A summary of the four model’s results are included below. The results indicate that the random forest model is optimal, however the modest increase in accuracy might be outweighed by its massive increase in computational time. Practically, a decision tree model would likely suffice for this data.

model accuracy
Base 55.1%
GLM 55.33%
Decision Tree 62.76%
Random Forest 62.88%

9.0 Conclusion

The results of this project have demonstrated how dramatic an impact feature engineering can have on recommendations.
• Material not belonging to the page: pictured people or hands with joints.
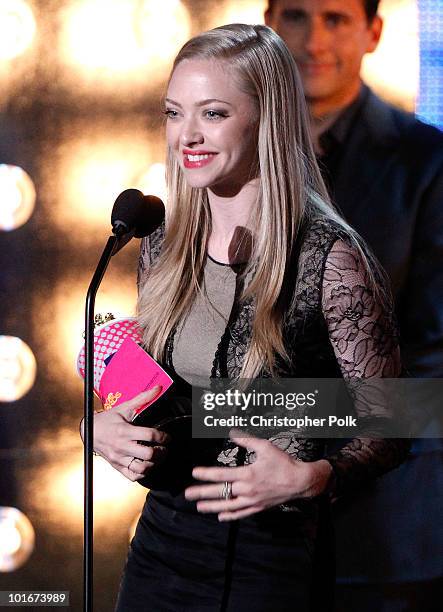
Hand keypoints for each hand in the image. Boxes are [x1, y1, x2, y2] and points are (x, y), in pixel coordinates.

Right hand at [80, 388, 169, 481]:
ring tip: (157, 457)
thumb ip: (142, 398)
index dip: (163, 437)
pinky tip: (147, 465)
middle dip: (161, 452)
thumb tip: (158, 388)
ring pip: (142, 468)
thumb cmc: (108, 420)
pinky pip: (133, 476)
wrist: (89, 431)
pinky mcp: (117, 466)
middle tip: (164, 448)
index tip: (167, 437)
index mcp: (125, 431)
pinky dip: (143, 473)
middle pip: (148, 454)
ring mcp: (119, 458)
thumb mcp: (124, 407)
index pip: (150, 435)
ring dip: (154, 463)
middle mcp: (122, 446)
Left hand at [185, 431, 332, 520]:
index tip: (194, 473)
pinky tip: (220, 516)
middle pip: (220, 492)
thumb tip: (231, 433)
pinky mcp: (258, 507)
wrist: (301, 481)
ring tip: (199, 507)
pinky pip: (241, 514)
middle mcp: (247, 489)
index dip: (206, 474)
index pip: (221, 475)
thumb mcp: (265, 447)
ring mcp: (252, 500)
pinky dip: (229, 516)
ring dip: (212, 506)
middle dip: (202, 493)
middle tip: (188, 494)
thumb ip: (246, 440)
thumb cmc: (283, 463)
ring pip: (228, 506)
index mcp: (247, 474)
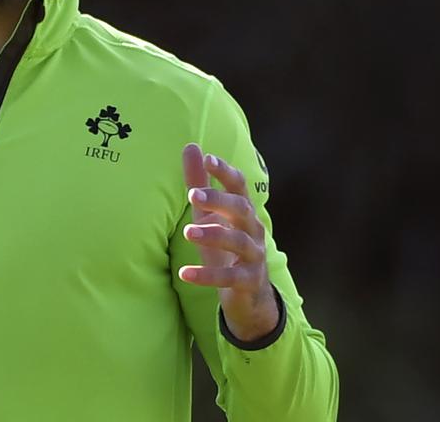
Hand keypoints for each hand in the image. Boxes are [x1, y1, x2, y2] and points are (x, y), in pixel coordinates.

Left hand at [178, 143, 278, 342]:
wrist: (248, 294)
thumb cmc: (225, 246)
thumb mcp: (209, 215)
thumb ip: (199, 183)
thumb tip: (191, 146)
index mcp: (243, 211)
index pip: (239, 186)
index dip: (226, 172)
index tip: (209, 158)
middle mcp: (253, 230)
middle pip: (242, 209)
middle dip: (219, 201)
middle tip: (193, 195)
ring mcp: (255, 256)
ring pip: (239, 242)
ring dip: (213, 236)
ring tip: (188, 232)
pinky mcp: (249, 281)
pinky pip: (230, 277)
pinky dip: (207, 276)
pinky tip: (185, 273)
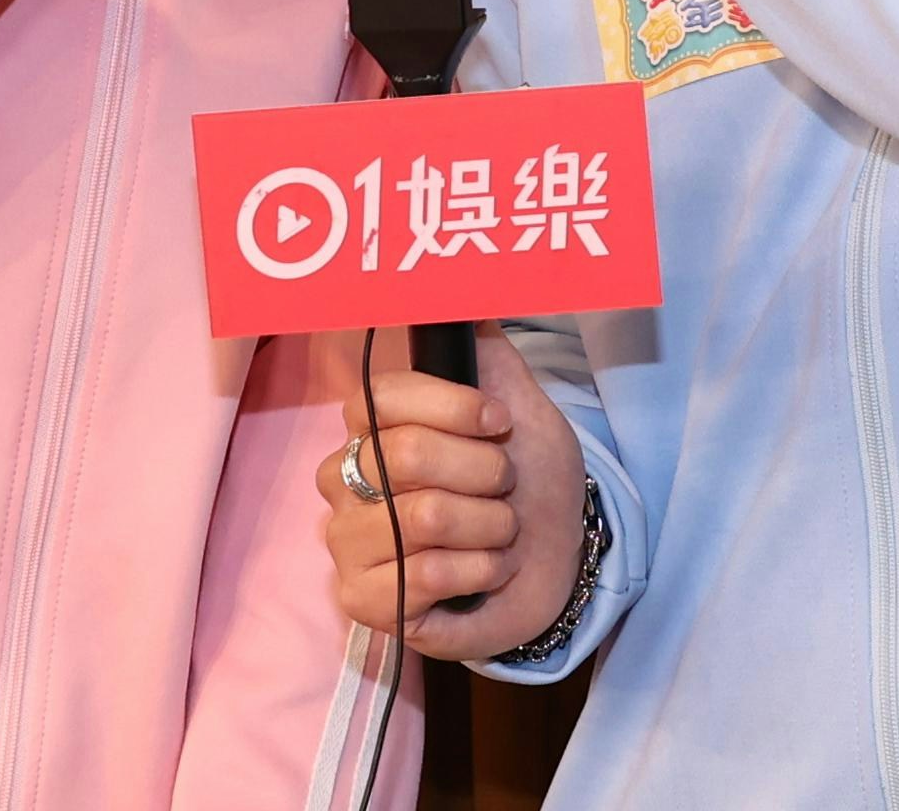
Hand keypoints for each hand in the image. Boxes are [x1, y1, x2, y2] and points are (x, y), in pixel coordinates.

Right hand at [323, 327, 587, 660]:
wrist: (555, 556)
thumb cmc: (528, 477)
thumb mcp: (519, 401)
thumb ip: (486, 346)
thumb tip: (461, 294)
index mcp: (370, 427)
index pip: (383, 396)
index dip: (454, 407)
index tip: (500, 423)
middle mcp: (343, 481)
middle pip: (409, 455)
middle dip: (486, 472)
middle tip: (505, 487)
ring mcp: (348, 545)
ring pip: (422, 518)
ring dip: (490, 526)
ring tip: (501, 534)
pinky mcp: (363, 603)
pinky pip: (422, 580)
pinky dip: (478, 572)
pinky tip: (486, 573)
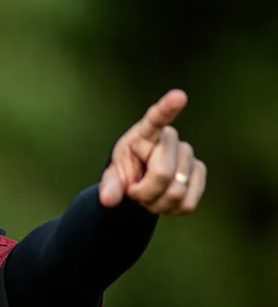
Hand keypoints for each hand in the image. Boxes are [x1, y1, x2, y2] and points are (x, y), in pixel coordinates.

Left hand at [99, 89, 206, 214]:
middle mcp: (170, 139)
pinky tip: (163, 202)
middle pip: (162, 173)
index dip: (168, 108)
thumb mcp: (112, 177)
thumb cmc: (125, 174)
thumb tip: (108, 200)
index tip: (179, 96)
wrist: (141, 184)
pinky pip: (188, 202)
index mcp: (143, 134)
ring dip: (156, 203)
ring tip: (148, 196)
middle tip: (134, 191)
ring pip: (176, 191)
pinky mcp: (199, 172)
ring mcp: (188, 155)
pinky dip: (171, 210)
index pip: (156, 119)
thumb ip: (109, 186)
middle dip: (144, 192)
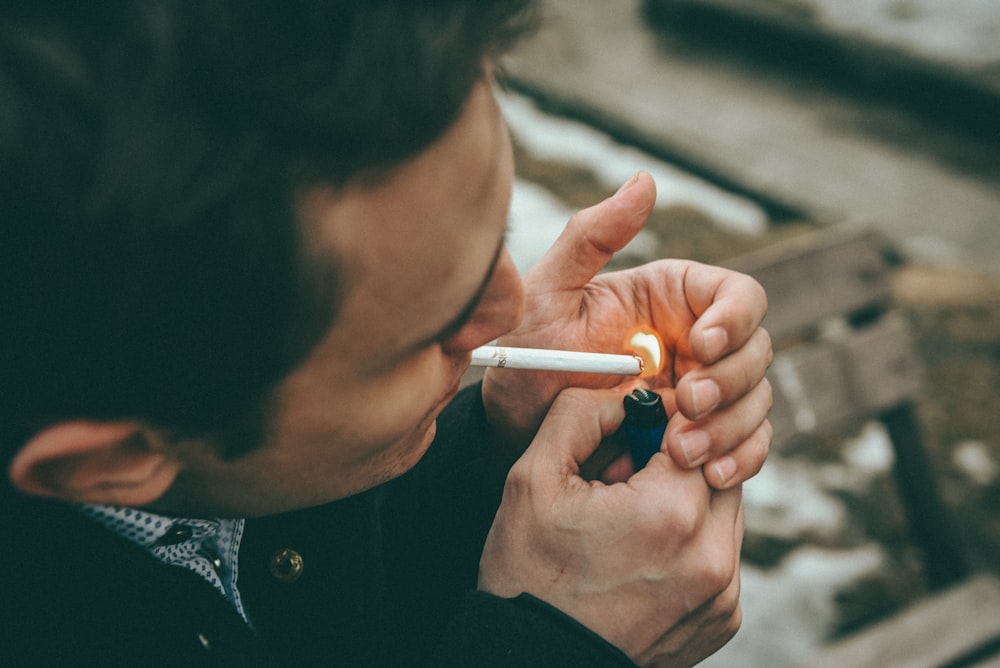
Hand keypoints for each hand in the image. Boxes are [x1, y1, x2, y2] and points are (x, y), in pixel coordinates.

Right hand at [479, 388, 742, 665]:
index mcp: (672, 511)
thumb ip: (581, 414)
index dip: (660, 421)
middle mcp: (713, 553)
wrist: (537, 663)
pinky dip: (691, 542)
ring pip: (724, 509)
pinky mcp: (723, 618)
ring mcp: (724, 593)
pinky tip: (640, 556)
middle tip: (622, 477)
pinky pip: (722, 554)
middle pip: (718, 465)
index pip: (697, 427)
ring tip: (628, 521)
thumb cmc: (529, 576)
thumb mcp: (533, 479)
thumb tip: (626, 392)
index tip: (631, 432)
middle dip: (676, 460)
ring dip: (686, 499)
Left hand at [482, 172, 771, 487]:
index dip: (734, 319)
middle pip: (756, 351)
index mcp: (673, 299)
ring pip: (757, 401)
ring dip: (734, 427)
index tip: (699, 346)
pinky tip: (712, 474)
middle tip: (687, 405)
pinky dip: (740, 460)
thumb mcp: (548, 294)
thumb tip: (645, 180)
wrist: (514, 431)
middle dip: (730, 381)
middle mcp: (696, 342)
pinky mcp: (700, 437)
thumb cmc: (527, 356)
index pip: (738, 296)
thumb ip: (591, 236)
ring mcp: (702, 392)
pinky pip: (745, 446)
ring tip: (684, 451)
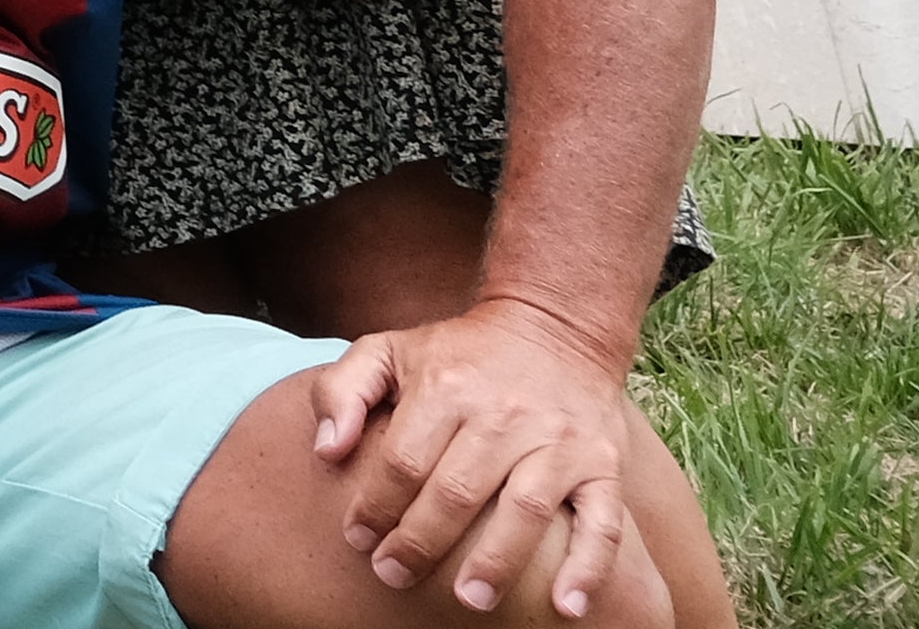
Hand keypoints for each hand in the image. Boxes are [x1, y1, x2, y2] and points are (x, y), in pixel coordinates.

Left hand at [303, 298, 670, 616]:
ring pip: (525, 511)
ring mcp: (559, 443)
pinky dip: (589, 567)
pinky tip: (567, 607)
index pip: (403, 460)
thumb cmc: (459, 353)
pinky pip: (603, 523)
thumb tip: (326, 451)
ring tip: (469, 599)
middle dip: (421, 542)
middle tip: (394, 576)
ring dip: (496, 561)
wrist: (556, 328)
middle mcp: (504, 416)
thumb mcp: (389, 349)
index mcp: (446, 389)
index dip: (376, 505)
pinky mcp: (604, 465)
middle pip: (457, 491)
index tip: (358, 540)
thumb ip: (342, 390)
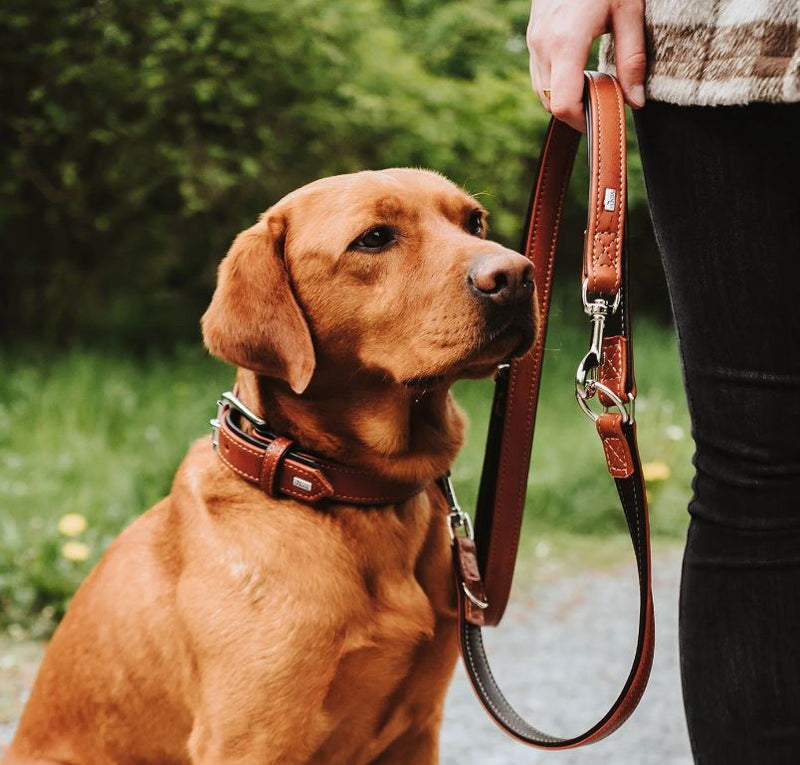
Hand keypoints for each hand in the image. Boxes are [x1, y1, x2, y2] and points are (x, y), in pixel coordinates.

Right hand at [527, 0, 645, 130]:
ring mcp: (533, 40)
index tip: (599, 121)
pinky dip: (555, 82)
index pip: (562, 104)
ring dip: (563, 97)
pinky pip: (538, 73)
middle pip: (550, 103)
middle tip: (602, 101)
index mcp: (566, 42)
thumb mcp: (629, 11)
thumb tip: (636, 101)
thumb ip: (632, 59)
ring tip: (592, 85)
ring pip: (541, 91)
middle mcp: (543, 44)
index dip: (580, 121)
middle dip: (574, 110)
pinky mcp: (532, 35)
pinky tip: (577, 71)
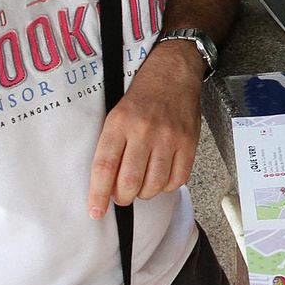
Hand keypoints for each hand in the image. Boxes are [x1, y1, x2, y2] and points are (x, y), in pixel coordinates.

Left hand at [86, 41, 203, 217]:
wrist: (174, 72)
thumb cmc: (142, 96)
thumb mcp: (116, 113)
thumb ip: (112, 145)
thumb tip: (107, 184)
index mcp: (120, 123)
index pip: (105, 167)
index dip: (99, 194)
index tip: (95, 211)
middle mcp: (144, 131)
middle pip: (130, 182)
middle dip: (123, 198)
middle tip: (122, 195)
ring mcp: (169, 138)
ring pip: (154, 185)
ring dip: (144, 193)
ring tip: (141, 184)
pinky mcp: (189, 143)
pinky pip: (177, 180)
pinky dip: (166, 186)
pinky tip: (160, 177)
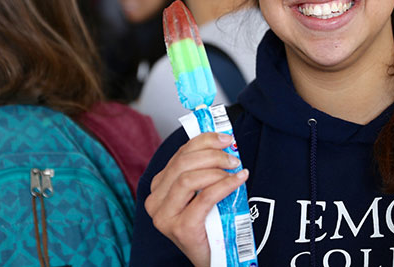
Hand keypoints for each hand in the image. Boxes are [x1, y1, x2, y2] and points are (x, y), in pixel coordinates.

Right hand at [144, 132, 248, 266]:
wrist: (215, 257)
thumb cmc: (209, 223)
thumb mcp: (202, 191)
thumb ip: (204, 169)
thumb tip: (224, 142)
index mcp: (159, 187)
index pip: (180, 154)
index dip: (204, 141)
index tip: (226, 138)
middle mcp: (155, 201)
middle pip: (182, 163)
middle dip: (212, 154)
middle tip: (233, 158)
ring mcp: (165, 217)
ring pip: (188, 178)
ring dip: (216, 170)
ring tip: (235, 171)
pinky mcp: (180, 229)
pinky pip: (204, 198)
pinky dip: (224, 185)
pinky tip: (238, 180)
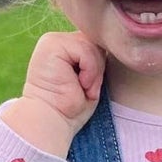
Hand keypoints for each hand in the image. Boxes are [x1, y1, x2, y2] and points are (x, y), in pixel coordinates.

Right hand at [2, 31, 105, 156]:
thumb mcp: (89, 78)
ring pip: (92, 46)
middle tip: (86, 89)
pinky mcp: (52, 44)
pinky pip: (86, 50)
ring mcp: (53, 41)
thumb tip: (108, 46)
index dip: (99, 66)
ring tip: (83, 88)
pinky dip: (90, 71)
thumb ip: (94, 58)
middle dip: (98, 68)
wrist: (52, 121)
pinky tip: (79, 84)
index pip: (95, 43)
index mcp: (65, 47)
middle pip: (96, 42)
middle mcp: (57, 40)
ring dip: (94, 72)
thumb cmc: (71, 106)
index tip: (87, 87)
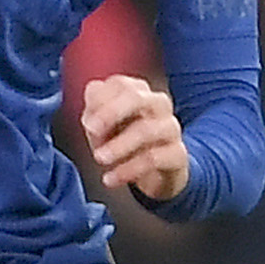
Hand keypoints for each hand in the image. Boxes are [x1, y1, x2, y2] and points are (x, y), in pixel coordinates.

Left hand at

By applying a clustering algorithm, I was able to realize an 8% jump in predictive accuracy for movie recommendations, not an insignificant amount in this inherently unpredictabe field.

Next steps for this endeavor would be to increase the quality and quantity of data available to base these predictions, and the computational power to run the algorithm on a large portion of the data set. I predict that training on more clustered data should lead to an increase in accuracy, as it allows for the creation of more targeted, and thus effective clusters. As previously mentioned, it would also be of value to collect a better absolute gauge of a user’s enjoyment of a movie (similar to the created view field, but generated by the user).